CROWN HEIGHTS, Brooklyn (PIX11) – Cheyama Legrand cried when she heard that her childhood home at 222 Brooklyn Avenue on Wednesday morning in a fire. Even though it was a place where teenagers and women were beaten or killed in the 1960s and 70s, it was still a place she called home.

“I was devastated when I got the call,” Legrand told PIX11 News on Thursday. “We all grew up in a big house. My brothers and sisters. Dad loved all his kids, no matter what people said about him.”

Devernon Legrand, who called himself a bishop, went to prison in 1975 for stomping two teenage sisters to death, as well as murdering his ex-wife. But the mystery of what happened to the other 20 missing women has never been solved.

Legrand is believed to have fathered between 50 and 70 children – with women who lived with him at 222 Brooklyn Avenue. Many were forced to dress in black habits to look like Catholic nuns and then beg at tourist spots or in the subway. Some were beaten when they came home if they did not earn a certain quota of money.

Multi-view scene reconstruction data:

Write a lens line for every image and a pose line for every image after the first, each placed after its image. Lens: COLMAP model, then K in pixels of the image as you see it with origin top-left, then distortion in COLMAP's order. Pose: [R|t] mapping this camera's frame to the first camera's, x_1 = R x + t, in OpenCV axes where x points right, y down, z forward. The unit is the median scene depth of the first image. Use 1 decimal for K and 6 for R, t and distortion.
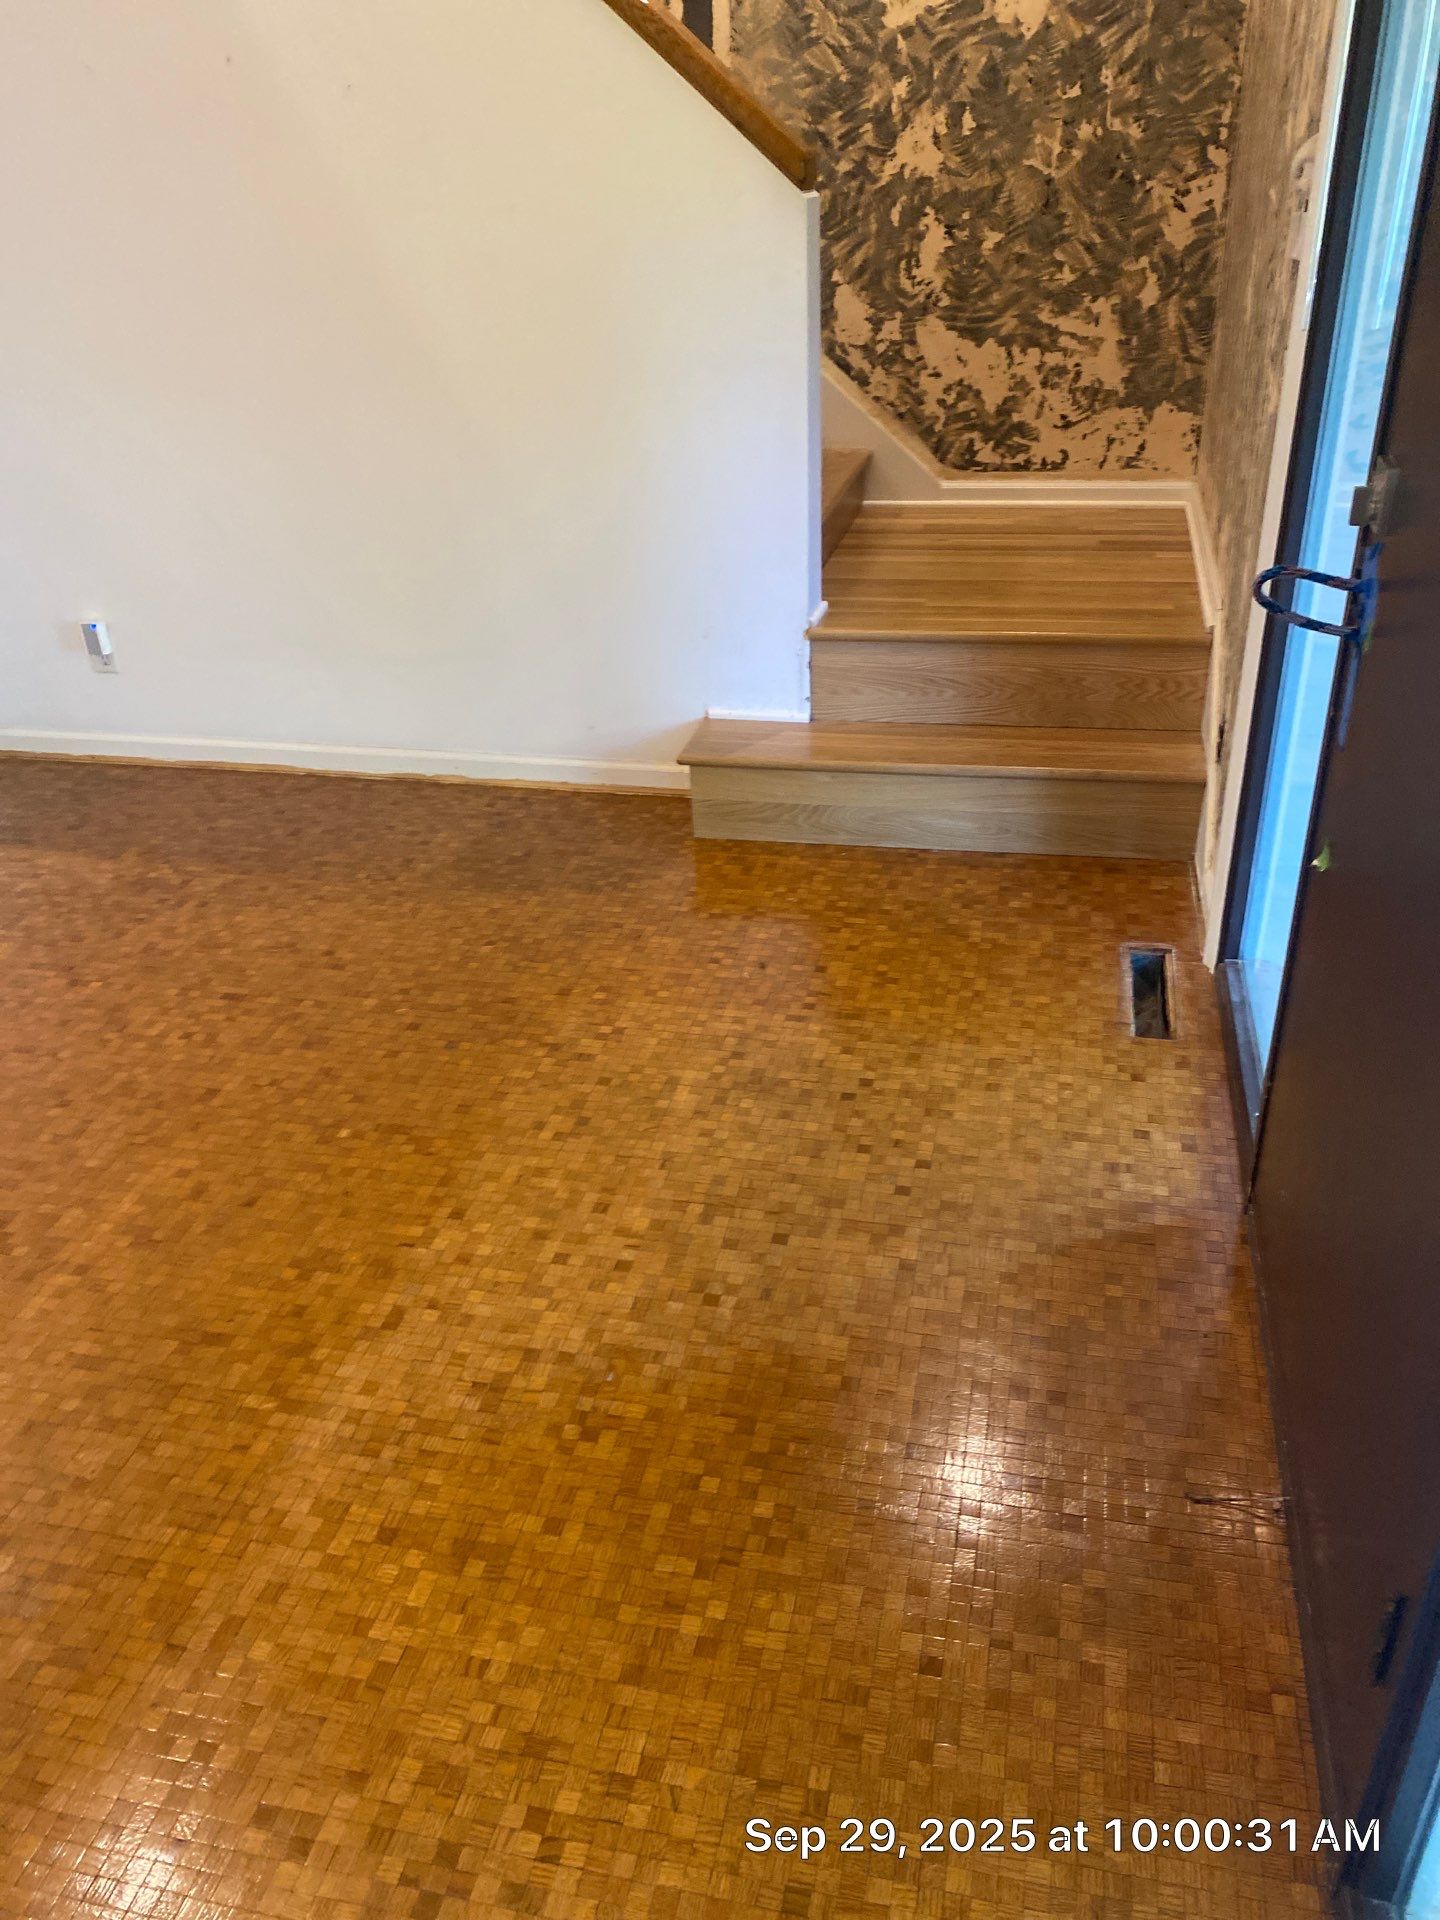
lens RADIAL K [[1470.2, 0, 720.2], [0, 1470.2, 1018.8], [0, 0, 1]] dist [0.015979, -0.018508]
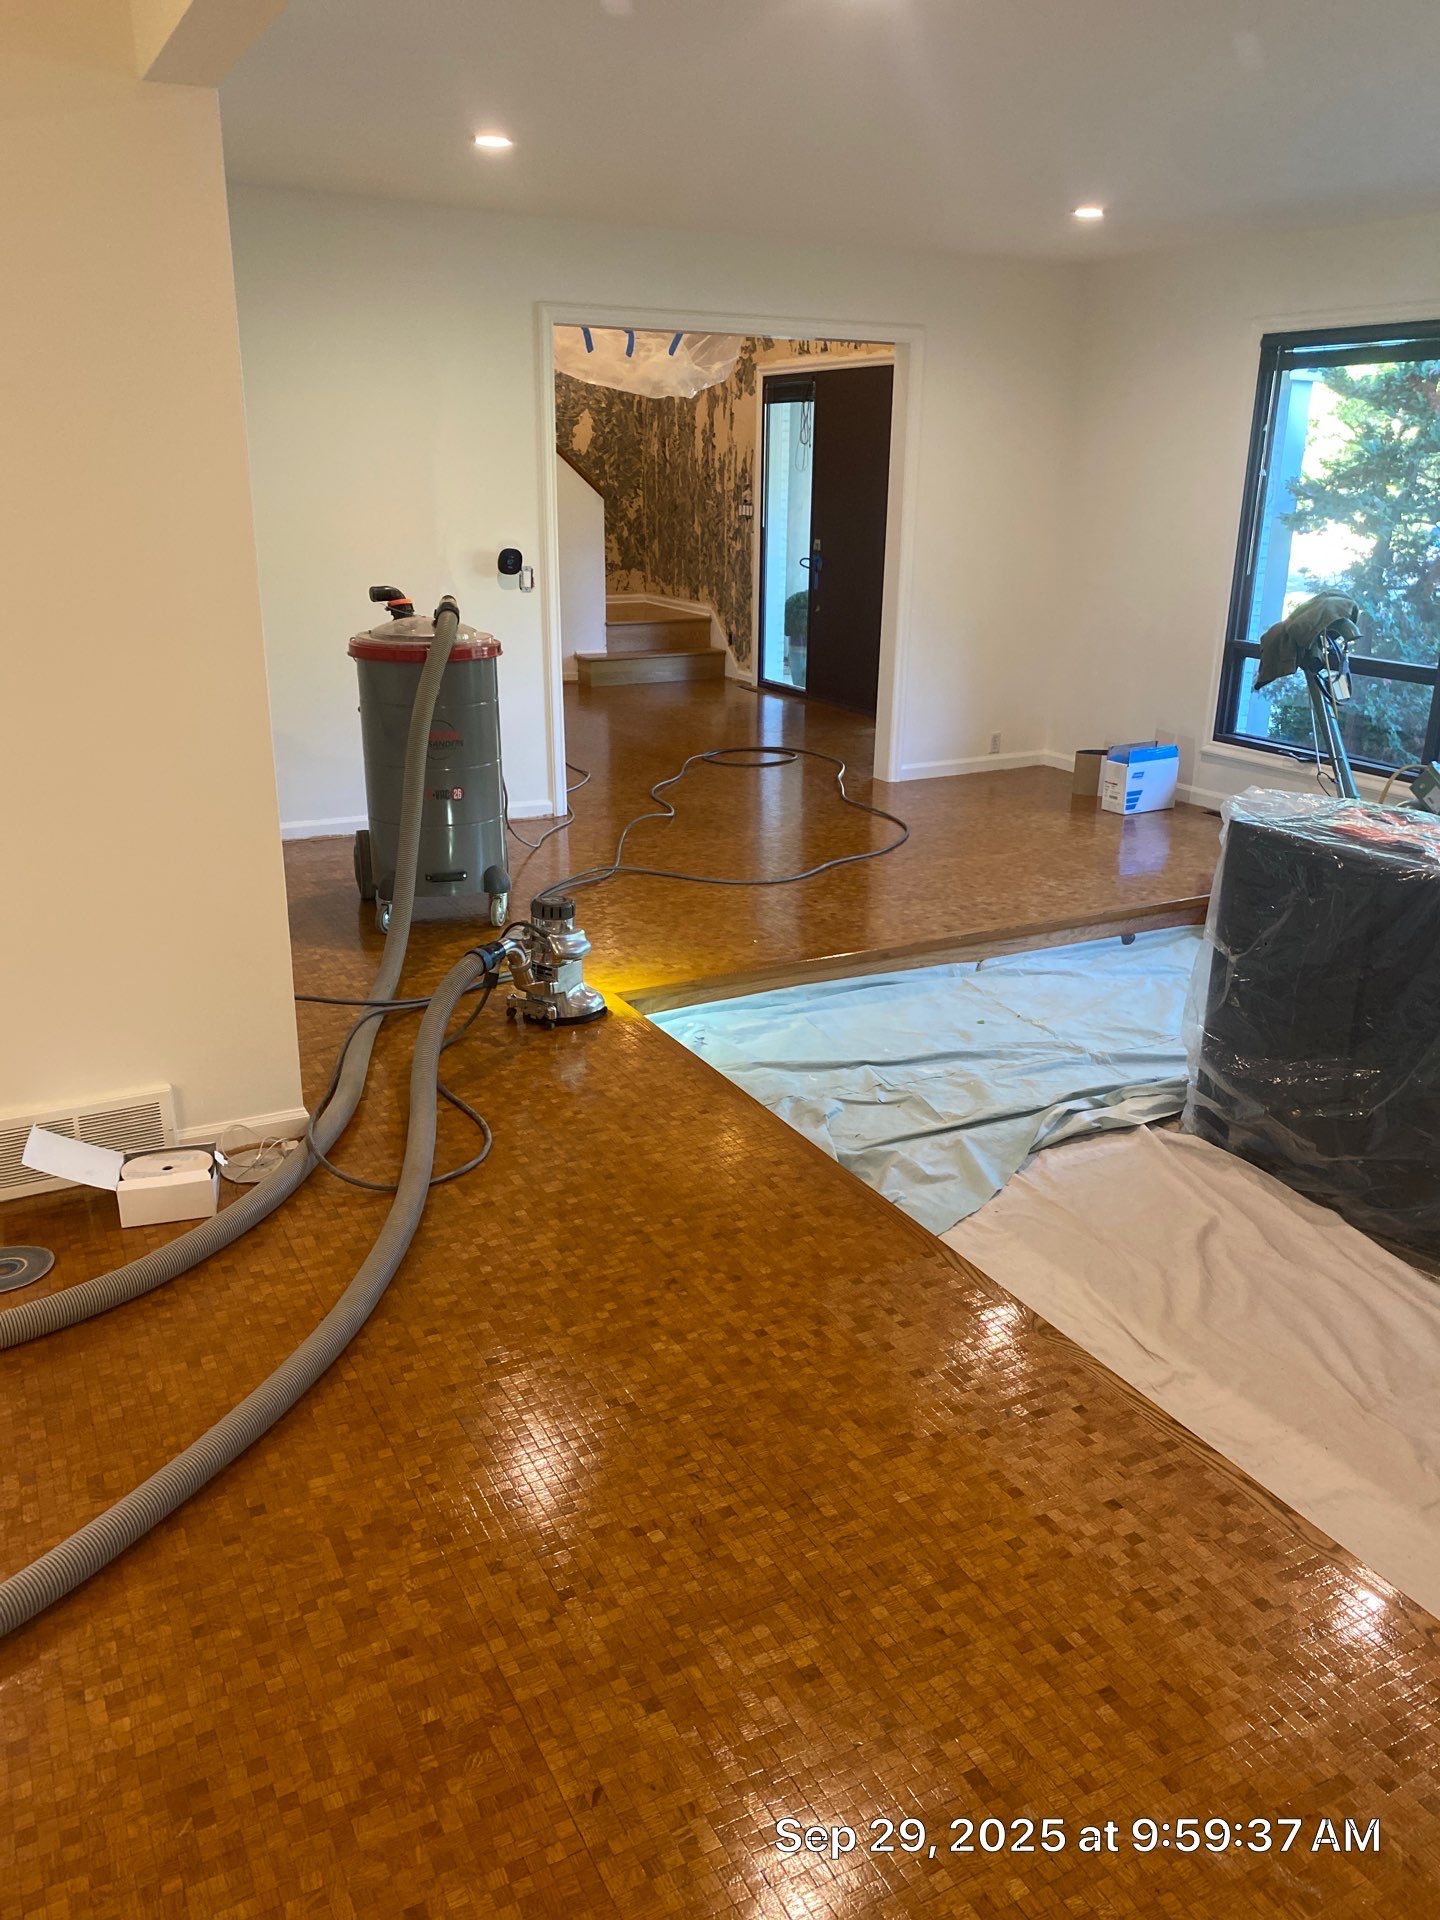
lens RADIAL K [[1453.6, 0, 725.5], [0, 1453.6, 1031.9], [0, 0, 1]] dist [0.137818, -0.364777]
pose [[0.762781, -0.195597, 0.616366, -1.665464], [0.299439, 0.951648, -0.068574, 0.780919], [-0.573151, 0.236871, 0.784468, -1.294288]]
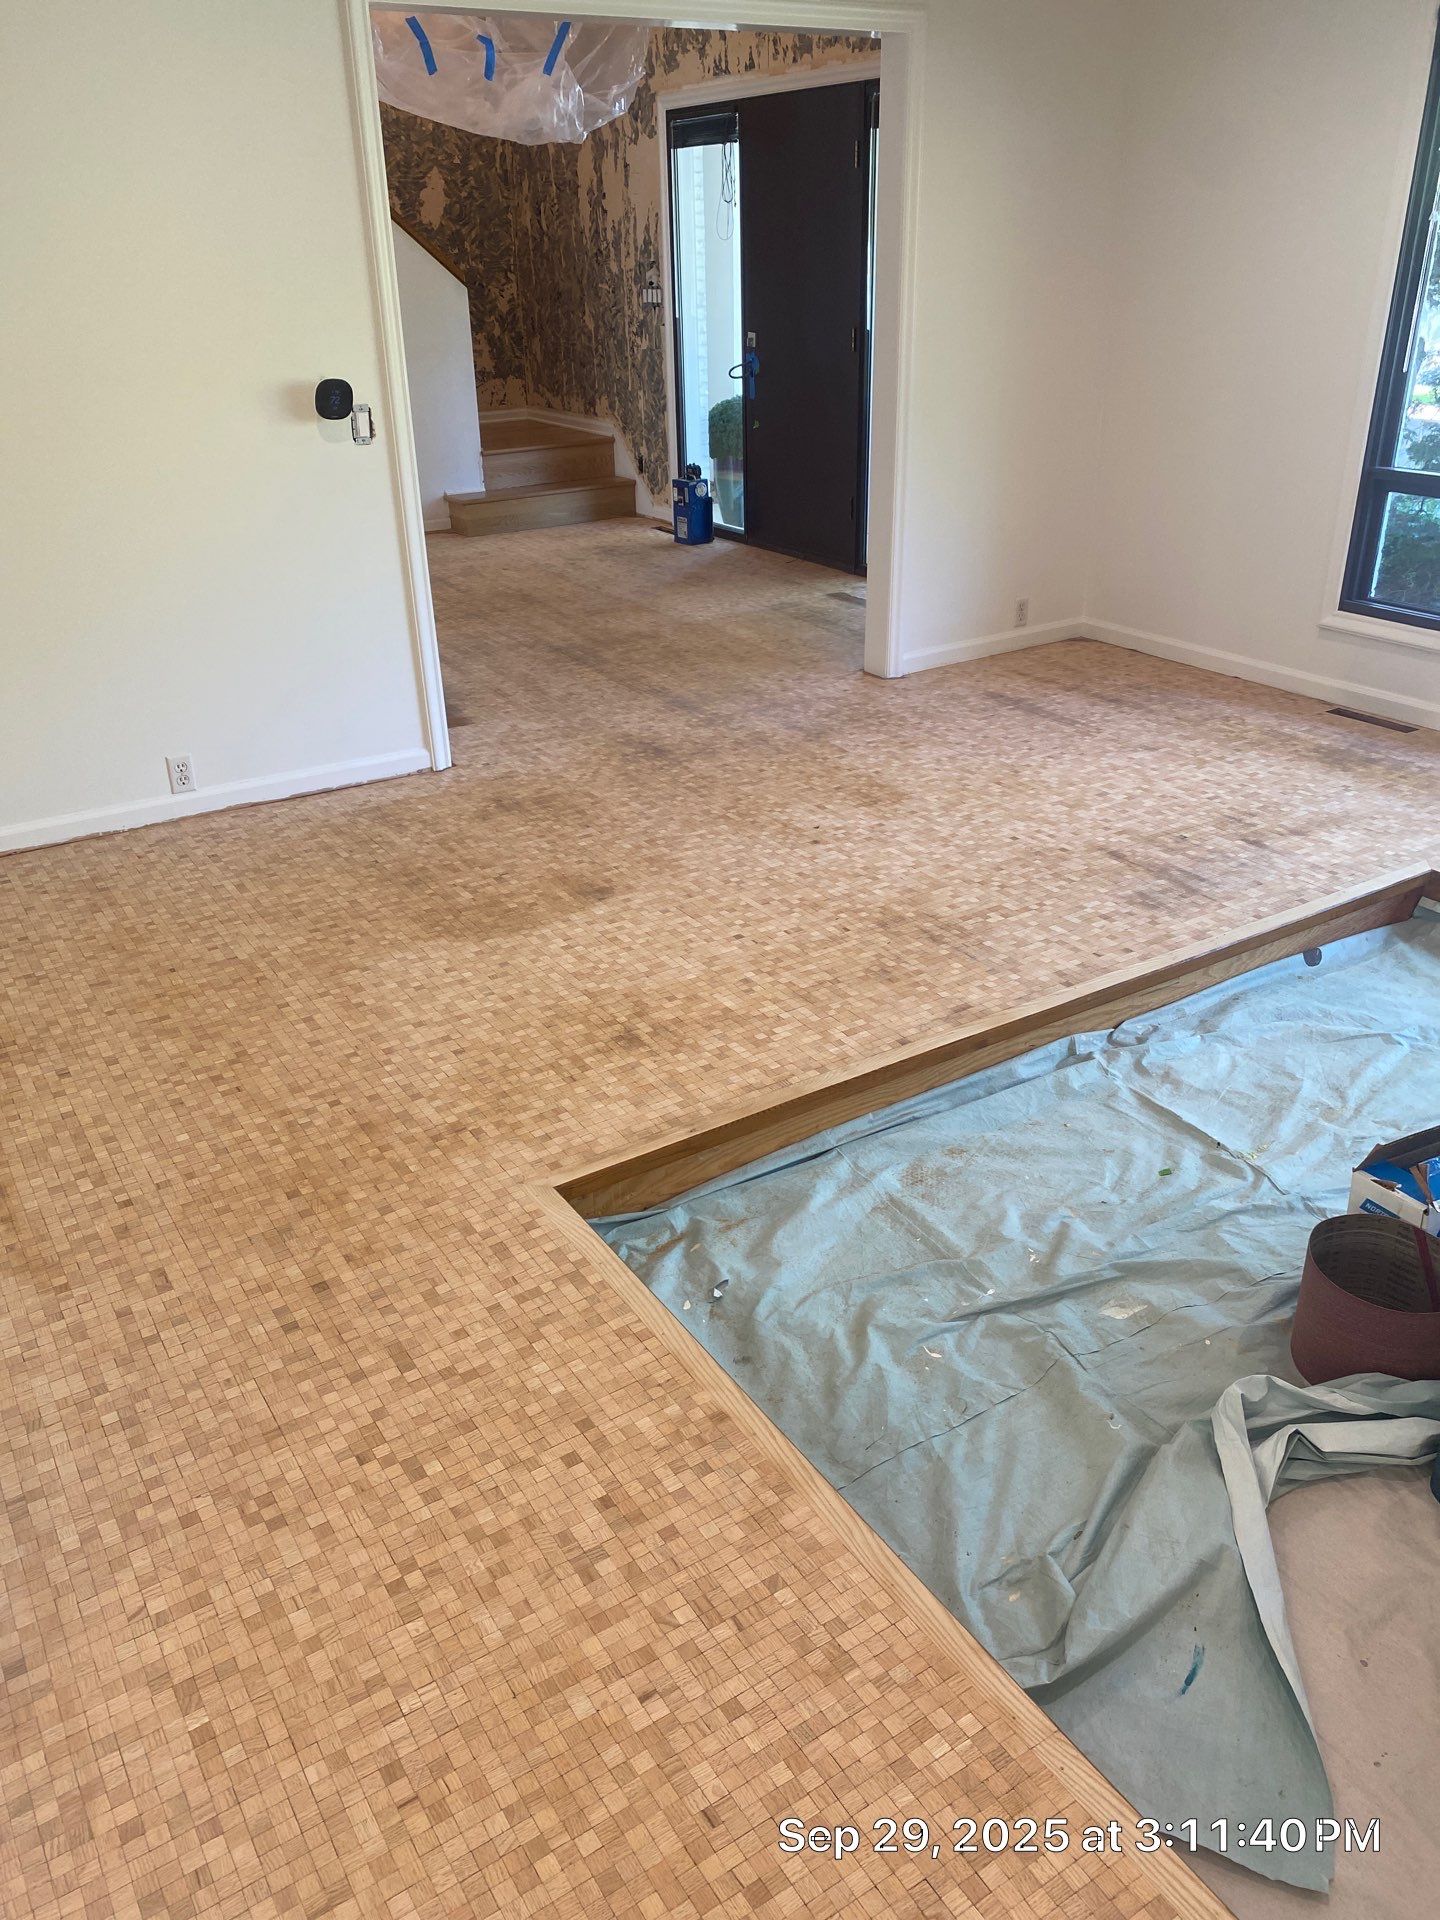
lens RADIAL K [[1470.2, 0, 720.2], [0, 1470.2, 1018.8], [0, 0, 1]] dist [0.015979, -0.018508]
pose [[0.710401, -0.314307, 0.629715, -1.359727], [0.357023, 0.932008, 0.062420, 0.556218], [-0.606519, 0.180479, 0.774314, -0.919210]]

#### Work instructions:
1. From the news excerpt, repeat word for word the part starting at "Legrand is believed" and ending at "quota of money.".
2. Answer these from the news excerpt:
(a) In what year did Devernon Legrand go to prison?
(b) How many children is he believed to have fathered?
(c) On what day did Cheyama Legrand speak to PIX11 News?
3. Using the news excerpt, say whether each statement agrees with it. Answer yes or no, and quote the words that decide it.
(a) Devernon Legrand went to prison in 1975.
(b) The mystery of the other 20 missing women has been solved.
(c) Cheyama Legrand grew up in a small house.

#### Task-by-task solutions:
1.
Legrand is believed to have fathered between 50 and 70 children – with women who lived with him at 222 Brooklyn Avenue. Many were forced to dress in black habits to look like Catholic nuns and then beg at tourist spots or in the subway. Some were beaten when they came home if they did not earn a certain quota of money.

2.
(a) 1975
(b) Between 50 and 70
(c) Thursday

3.
(a) Yes: "went to prison in 1975"
(b) No: "has never been solved"
(c) No: "We all grew up in a big house."